# Quantum complexity of LWE

As per my understanding, LWE is quantum secure because there is no known quantum algorithm to solve LWE in polynomial time. Due to the reductions given by Regev et al., if there is any algorithm that solves LWE in polynomial time, it will imply that one can solve worst-case lattice problems easily.

My question is: if someone discovers a poly-LWE solver tomorrow, what will be its implication on complexity theory? Is there any analog in classical complexity theory to the quantum setting? To elaborate further, we don't know yet where the factorization problem belongs in complexity classes. So, even if someone discovers a poly-fact algorithm tomorrow, it won't affect our current understanding of complexity classes.

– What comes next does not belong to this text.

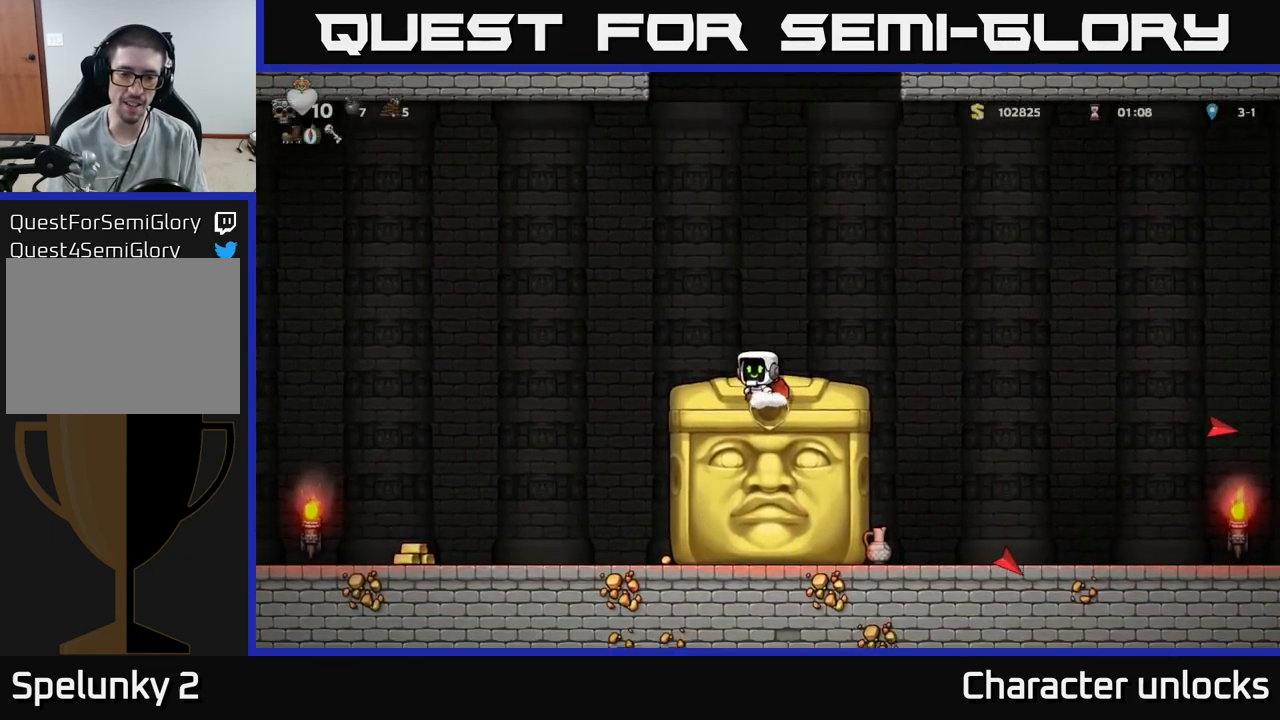
{"buttons": ["DPAD_LEFT"], "events": []}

Does this mean we can expect that a poly-fact algorithm is possible which will be true for LWE problems too?

We already know that $P$ $\subseteq$ $BPP$ $\subseteq$ $BQP$. So, since the problems involved in the reductions are "hard", at first glance, such a LWE solver might have some impact on the following famous questions:

1. Is $P$ equal to $NP$?
2. Is $NP$ contained in $BQP$ ?

But analyzing it more carefully, we see that the first one is not really related to that setting, because, by Regev's results, given a quantum algorithm to LWE, we have a quantum algorithm to the lattice problems. But both $P$ and $NP$ are defined with respect to "classical" algorithms.

The second question makes more sense because because at least it involves quantum algorithms: if we had a quantum polynomial-time algorithm for LWE and some $NP$-Hard problem that reduces to LWE, then we would have a quantum polynomial-time algorithm for any $NP$ problem (therefore, $NP$ would be a subset of $BQP$).

However, the detail now is that the lattice problems involved in Regev's quantum reduction are not known to be NP-Hard.

That occurs because, roughly speaking, Regev's reduction states that a quantum solver for LWE with parameters $n$, $q$, and $\alpha$, where $0 < \alpha < 1$, gives us a quantum solver for the approximate GapSVP and SIVP over lattices of dimension $n$ with approximation factor $\gamma \approx \frac{n}{\alpha}$.

So, even if the LWE solver worked for $\alpha$ arbitrarily close to $1$, the approximation factor would still be greater than $n$. But we are far away from proving that those lattice problems are NP-Hard for linear approximation factors. And there are even negative results for the hardness of those approximate problems for $\gamma \ge \sqrt{n}$.

Therefore, with the current reductions we know, a quantum polynomial-time algorithm for LWE would (obviously) put LWE inside $BQP$, but would not impact questions 1 and 2.

Of course, from a practical point of view, that is a huge breakthrough. On one hand those approximate versions of the lattice problems are not known to be NP-Hard, on the other hand, we don't know efficient algorithms to solve them.